I think part of the problem emerged with Prensky’s “Digital Native – Digital Immigrant” labels.  At one point these labels may have been true, however I believe the labels have crippled any real progress toward teachers integrating technology.  It is far too easy for teachers who don’t want to use technology to say, “I’m a digital immigrant”.  Once that label is used there’s a sense of entitlement the supposed digital immigrant believes is his or hers.  They need help and we have to take it slow with them. – This is their belief and, unfortunately, the belief of many of their principals.  I’m sorry, but Prensky’s article was written in 2001 and for the term to still be in use over a decade later makes me want to laugh, cry, or both. Think of all the changes that have taken place in the last twelve years with technology, iPhones, iPads, Surface, etc. Technology has moved forward at an exponential rate (Moore’s Law anyone?) yet we have been taking microscopic steps toward holding teachers accountable for integrating these technologies.

Our students live in a world where they go home, use a computer, use a tablet, use a cell phone, video chat, etc. For 16 hours of their day they are surrounded by technology.  The true crime is that for 8 hours of the day we put them in an artificial reality (one devoid of technology) hand them books and pencils and we tell them to learn using almost none of the technology they use on a daily basis. If we think we are doing students any real favors we are deluded. How do we expect our students to be successful in a world that demands the competent use of technology if we hardly ever let them use it in their formative learning years?

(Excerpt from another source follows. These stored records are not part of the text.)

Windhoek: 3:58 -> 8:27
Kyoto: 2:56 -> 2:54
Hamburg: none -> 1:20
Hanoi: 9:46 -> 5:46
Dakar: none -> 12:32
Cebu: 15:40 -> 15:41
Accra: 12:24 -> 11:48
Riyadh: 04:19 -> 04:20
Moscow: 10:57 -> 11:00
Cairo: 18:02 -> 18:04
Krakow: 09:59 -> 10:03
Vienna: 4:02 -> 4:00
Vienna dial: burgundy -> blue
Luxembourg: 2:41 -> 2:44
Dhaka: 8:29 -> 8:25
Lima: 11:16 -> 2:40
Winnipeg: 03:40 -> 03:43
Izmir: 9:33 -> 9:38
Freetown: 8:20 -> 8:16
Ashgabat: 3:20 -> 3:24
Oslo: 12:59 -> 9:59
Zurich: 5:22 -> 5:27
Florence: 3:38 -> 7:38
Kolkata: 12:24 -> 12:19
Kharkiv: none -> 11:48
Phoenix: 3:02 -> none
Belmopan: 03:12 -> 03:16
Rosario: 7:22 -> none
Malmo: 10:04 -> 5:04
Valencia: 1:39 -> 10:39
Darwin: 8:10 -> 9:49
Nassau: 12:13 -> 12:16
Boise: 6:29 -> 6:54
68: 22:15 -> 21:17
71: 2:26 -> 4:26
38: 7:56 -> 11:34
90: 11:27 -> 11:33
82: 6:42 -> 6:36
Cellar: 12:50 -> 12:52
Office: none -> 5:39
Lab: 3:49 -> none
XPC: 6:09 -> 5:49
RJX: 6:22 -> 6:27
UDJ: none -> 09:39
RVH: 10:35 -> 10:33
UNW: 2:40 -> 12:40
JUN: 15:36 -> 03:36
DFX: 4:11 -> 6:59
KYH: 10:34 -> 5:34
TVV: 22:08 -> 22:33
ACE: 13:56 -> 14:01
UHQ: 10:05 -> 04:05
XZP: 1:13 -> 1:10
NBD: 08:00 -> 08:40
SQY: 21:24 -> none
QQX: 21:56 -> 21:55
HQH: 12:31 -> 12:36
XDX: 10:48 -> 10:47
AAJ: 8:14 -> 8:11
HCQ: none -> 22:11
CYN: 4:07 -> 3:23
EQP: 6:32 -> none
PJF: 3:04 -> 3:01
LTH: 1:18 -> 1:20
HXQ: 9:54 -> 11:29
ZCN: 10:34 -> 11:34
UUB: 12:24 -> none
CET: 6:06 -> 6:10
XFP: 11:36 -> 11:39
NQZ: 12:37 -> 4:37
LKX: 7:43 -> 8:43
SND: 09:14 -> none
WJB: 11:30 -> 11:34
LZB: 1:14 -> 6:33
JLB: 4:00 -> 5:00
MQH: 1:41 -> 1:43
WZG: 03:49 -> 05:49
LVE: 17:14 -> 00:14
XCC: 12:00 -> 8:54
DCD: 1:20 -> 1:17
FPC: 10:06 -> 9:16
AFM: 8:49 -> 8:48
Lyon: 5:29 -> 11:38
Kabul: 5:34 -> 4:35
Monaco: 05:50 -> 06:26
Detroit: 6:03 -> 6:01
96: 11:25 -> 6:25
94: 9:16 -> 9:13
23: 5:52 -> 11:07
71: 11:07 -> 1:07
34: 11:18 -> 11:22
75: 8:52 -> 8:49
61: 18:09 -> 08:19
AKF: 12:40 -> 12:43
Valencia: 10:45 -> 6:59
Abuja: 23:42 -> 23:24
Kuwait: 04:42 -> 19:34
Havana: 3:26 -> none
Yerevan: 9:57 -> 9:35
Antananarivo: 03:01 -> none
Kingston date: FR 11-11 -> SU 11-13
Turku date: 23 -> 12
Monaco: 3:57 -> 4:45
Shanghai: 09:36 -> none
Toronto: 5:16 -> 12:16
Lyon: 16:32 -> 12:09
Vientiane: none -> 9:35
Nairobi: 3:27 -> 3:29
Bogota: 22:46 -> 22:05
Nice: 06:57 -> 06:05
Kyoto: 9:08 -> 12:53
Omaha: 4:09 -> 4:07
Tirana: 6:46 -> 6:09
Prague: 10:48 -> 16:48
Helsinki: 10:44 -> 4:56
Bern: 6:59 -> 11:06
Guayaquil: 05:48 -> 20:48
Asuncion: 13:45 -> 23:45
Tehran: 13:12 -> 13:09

I believe its time we stop holding the hands of those who are holding our children back. I cannot sit idly by and allow students to be hindered because an adult feels uncomfortable with technology. It is important that we remember that we are there for the children and not for the adults. The only way that we are going to help the children succeed in their future lives is to have strong administrators and teachers who are ready and willing to stand up for children.

We have to ensure that all teachers are using the tools of today so that our students will be ready to handle the realities of tomorrow.  I ask that you take a look at your own schools and teachers.  I’m sure you will find at least one individual who is fighting the rising tide of technological innovation. We have to get through to these people that the time for change is not now… it was yesterday.

I welcome your thoughts and comments on developing methods of helping students receive the quality education they deserve.  C.S. Lewis was right, we must grow or we face going bad; unfortunately resisting technology doesn’t just cause the teachers to go bad, it also threatens to cripple our students’ future lives.  We should already be learning to fly, but so many of our colleagues are still in their shells.  Its time administrators and fellow teachers make a stand to crack a few bad eggs.